#### SELECTED PASSAGE:
Caribbean Airlines Flight 523 was a passenger flight that overran the runway at Cheddi Jagan International Airport, Georgetown, Guyana, on 30 July 2011. Seven of the 163 aboard suffered injuries. The aircraft involved, a Boeing 737-800, was operating Caribbean Airlines' scheduled international service from John F. Kennedy Airport, New York, to Georgetown.

Accident
The aircraft failed to stop in rainy weather, overrunning the runway at 01:32 local time (05:32 UTC), crashing through the perimeter fence. The aircraft stopped  past the end of runway 06 after it went over a road and broke into two sections.

There were 157 passengers and 6 crew on the aircraft. No deaths were reported directly following the incident. Two passengers suffered broken legs. The majority of the injured were treated at Diamond Diagnostic Hospital then sent onto Georgetown Public Hospital, where 35 passengers were treated for leg, back and neck injuries. The aircraft was damaged beyond repair in the accident. The accident represents the ninth hull loss of a Boeing 737-800.

Trinidad and Tobago's Prime Minister Kamla Persad-Bissessar flew to Guyana to assess the situation, because the government of Trinidad and Tobago owns Caribbean Airlines. Guyana's emergency response team appeared at the accident scene two hours after the incident.  Further officials from the Trinidad and Tobago Civil Aviation Authority (TTCAA) and U.S. National Transportation Safety Board (NTSB) were invited to Guyana to aid in investigations. The Guyana Civil Aviation Authority (GCAA) will head the technical investigation, with assistance from the NTSB and the TTCAA.

#### PROVIDED DATA:
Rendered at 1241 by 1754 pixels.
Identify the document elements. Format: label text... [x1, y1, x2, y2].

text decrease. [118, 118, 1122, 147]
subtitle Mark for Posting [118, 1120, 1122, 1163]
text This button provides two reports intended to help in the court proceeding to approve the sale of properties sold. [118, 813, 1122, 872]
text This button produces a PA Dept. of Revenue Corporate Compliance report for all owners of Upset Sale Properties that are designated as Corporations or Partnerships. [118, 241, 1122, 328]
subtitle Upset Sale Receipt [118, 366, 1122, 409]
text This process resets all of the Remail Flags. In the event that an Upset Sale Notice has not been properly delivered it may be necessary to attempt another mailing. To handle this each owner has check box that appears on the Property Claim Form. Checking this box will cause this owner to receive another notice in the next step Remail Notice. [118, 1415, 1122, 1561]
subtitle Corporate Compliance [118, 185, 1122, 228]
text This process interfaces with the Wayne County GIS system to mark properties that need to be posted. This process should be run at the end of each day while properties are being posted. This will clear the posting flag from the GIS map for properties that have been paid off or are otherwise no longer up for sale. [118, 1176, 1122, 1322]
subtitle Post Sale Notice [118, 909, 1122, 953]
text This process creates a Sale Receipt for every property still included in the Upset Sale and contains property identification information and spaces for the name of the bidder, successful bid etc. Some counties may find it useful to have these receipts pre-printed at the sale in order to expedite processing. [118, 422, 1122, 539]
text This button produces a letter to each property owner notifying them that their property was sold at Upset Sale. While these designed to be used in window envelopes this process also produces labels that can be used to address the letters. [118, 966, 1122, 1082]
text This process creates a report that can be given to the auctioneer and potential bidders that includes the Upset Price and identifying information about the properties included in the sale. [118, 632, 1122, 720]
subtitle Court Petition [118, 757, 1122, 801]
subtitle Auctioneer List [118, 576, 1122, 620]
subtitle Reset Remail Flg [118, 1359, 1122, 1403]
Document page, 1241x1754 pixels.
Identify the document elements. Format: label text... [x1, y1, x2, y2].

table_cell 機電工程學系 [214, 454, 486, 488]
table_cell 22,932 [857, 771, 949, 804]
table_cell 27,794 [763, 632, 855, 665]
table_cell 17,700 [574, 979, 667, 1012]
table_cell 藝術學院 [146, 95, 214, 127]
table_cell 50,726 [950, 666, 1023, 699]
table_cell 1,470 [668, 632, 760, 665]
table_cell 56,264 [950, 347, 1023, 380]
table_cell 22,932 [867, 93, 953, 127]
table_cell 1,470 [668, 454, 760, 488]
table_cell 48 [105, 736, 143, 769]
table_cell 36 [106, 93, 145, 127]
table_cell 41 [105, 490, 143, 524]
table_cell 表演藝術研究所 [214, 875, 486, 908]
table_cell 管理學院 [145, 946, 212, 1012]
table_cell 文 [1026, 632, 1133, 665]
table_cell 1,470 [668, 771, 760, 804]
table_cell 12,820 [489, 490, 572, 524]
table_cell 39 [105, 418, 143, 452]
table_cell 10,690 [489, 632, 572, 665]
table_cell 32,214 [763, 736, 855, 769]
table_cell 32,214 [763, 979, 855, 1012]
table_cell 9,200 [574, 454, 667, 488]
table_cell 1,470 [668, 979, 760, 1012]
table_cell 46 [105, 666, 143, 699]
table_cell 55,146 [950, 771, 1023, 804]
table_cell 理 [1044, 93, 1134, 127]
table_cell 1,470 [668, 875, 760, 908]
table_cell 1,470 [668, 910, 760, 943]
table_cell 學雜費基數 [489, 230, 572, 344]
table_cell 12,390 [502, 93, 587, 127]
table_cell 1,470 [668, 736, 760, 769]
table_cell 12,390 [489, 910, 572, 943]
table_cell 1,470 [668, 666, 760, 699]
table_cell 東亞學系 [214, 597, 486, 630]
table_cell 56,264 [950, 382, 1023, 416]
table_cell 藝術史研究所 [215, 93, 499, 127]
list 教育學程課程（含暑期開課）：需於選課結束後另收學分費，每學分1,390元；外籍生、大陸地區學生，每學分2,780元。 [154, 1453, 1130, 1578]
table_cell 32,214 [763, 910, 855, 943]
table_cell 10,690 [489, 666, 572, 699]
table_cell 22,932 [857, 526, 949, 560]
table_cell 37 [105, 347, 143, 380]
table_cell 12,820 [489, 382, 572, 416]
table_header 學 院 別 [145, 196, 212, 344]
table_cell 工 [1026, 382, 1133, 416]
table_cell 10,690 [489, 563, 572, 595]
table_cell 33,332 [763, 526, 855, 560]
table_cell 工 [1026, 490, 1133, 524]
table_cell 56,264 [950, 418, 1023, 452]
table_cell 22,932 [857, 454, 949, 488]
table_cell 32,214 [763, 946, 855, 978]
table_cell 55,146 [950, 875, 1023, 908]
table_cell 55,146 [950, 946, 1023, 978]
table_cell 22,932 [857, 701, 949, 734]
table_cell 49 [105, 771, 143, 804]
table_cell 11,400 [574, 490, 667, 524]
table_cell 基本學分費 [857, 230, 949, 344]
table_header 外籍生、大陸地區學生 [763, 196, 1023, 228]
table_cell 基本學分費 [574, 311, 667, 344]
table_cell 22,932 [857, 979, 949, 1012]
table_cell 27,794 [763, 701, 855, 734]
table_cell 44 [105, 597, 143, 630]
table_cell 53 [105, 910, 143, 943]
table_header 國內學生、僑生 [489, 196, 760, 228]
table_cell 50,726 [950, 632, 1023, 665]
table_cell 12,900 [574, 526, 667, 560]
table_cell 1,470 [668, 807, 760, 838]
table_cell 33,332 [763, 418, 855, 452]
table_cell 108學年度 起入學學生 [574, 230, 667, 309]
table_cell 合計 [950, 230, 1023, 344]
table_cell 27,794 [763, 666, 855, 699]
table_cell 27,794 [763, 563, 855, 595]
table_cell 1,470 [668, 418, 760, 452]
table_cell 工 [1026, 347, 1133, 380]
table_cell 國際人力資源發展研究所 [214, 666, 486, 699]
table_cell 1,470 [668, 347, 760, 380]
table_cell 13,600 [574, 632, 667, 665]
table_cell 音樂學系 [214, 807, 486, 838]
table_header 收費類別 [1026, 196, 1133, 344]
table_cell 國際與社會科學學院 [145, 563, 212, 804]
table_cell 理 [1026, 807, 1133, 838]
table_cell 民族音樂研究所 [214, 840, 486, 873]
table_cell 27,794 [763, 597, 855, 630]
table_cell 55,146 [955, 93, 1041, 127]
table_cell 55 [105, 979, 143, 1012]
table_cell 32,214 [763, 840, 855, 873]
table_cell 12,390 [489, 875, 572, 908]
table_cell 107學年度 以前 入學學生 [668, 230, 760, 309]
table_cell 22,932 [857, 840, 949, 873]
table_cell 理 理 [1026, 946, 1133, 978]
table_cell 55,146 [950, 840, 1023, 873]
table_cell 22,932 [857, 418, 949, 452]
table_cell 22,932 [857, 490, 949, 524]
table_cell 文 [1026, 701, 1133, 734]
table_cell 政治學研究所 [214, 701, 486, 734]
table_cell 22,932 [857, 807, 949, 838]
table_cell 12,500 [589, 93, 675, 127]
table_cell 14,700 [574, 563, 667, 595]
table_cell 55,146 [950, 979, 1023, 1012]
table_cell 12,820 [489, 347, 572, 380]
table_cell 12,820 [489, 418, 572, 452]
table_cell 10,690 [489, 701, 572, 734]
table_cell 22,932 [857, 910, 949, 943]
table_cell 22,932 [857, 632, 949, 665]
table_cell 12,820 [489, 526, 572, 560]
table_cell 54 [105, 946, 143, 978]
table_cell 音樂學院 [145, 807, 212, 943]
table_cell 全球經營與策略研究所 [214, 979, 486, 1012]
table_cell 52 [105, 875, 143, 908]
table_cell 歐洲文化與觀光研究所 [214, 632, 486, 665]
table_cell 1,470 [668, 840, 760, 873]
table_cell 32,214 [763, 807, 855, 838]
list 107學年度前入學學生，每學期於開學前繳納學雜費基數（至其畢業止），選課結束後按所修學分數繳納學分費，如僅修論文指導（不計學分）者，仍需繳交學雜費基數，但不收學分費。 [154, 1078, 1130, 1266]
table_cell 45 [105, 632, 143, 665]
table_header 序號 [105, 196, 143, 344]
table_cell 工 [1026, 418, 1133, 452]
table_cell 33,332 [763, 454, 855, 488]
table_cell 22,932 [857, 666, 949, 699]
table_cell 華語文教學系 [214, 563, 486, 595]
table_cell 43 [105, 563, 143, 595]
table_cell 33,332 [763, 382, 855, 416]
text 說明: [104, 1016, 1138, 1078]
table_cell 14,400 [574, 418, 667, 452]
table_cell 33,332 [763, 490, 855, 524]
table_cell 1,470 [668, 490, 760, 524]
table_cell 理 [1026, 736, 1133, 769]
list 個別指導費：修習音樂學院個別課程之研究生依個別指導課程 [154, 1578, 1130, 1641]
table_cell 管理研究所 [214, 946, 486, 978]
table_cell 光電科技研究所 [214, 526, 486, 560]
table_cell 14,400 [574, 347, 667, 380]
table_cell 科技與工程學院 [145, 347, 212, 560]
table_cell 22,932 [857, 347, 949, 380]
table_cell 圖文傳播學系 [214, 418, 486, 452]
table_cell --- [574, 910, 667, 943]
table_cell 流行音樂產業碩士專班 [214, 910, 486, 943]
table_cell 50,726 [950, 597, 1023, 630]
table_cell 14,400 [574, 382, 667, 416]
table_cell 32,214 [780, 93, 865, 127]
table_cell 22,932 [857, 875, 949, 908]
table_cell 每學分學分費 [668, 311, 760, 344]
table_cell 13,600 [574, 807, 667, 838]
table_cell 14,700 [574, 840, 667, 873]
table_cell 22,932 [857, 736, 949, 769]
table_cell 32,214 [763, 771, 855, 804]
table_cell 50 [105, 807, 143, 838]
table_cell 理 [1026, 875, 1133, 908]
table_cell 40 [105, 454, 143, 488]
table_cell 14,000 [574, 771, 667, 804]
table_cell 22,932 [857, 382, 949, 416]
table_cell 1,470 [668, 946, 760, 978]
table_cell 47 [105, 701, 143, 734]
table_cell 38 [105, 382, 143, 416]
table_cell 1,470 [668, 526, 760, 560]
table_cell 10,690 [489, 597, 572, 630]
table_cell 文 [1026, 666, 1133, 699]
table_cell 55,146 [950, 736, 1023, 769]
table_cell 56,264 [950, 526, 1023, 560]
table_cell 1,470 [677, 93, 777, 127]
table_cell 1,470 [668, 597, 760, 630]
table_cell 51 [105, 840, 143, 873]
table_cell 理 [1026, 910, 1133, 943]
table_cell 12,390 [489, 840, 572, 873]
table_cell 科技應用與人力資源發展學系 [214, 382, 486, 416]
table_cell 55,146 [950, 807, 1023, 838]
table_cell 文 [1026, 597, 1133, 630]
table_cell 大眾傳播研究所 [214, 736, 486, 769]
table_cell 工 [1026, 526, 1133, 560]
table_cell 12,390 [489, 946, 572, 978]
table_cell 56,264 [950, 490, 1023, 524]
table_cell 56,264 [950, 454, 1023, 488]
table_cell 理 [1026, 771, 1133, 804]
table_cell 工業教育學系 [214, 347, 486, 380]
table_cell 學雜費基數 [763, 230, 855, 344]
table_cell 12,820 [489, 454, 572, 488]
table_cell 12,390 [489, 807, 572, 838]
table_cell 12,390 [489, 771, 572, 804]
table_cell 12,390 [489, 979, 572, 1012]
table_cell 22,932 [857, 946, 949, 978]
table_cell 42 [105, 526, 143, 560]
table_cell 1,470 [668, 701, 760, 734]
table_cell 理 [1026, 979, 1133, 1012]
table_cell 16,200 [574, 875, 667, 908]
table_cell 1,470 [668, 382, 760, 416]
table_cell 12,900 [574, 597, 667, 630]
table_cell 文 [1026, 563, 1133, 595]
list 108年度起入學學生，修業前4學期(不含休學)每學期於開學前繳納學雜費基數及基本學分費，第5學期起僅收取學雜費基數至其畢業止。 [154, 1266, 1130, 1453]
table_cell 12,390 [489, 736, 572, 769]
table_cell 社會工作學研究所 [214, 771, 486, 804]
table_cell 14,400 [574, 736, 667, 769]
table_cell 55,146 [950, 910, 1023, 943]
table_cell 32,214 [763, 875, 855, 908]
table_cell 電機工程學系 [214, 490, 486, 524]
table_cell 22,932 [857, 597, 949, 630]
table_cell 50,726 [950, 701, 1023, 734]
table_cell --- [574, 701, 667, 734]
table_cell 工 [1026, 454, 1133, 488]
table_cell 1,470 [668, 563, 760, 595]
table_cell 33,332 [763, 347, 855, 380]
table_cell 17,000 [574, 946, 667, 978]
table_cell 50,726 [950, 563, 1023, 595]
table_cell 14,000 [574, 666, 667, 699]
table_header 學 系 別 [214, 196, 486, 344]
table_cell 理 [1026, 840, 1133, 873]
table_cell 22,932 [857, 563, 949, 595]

#### TASK A:
In the account of Caribbean Airlines Flight 523, which body will head the technical investigation?
#### TASK B:
Write the next part of the account of Caribbean Airlines Flight 523, picking up after its final sentence.

#### ANSWER A:
The Guyana Civil Aviation Authority (GCAA).

#### ANSWER B:
Investigation
The Government Information Agency (GINA) Guyana reported the probable cause to be pilot error, stating: "The cause of the accident was the aircraft touching down far beyond the touchdown zone due to the captain maintaining excess power during the flare and not using the airplane's full deceleration capacity, resulting in the aircraft over running the pavement and fracturing the fuselage."

See also
 Fly Jamaica Airways Flight 256
 Air India Express Flight 812, another Boeing 737-800 that suffered a runway excursion due to pilot error, with fatalities.
 American Airlines Flight 331, also experienced a runway excursion due to inclement weather and pilot error.

References

External links
 Caribbean Airlines notification, 1 August 2011.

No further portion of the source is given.